**PROBLEM**
Pull out every line of the listing below and copy each one word for word.

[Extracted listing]
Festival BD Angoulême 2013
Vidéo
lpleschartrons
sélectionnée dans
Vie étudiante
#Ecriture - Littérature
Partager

**EXERCISE ANSWER**
Festival BD Angoulême 2013
Vidéo
lpleschartrons
sélectionnée dans
Vie étudiante
#Ecriture - Littérature
Partager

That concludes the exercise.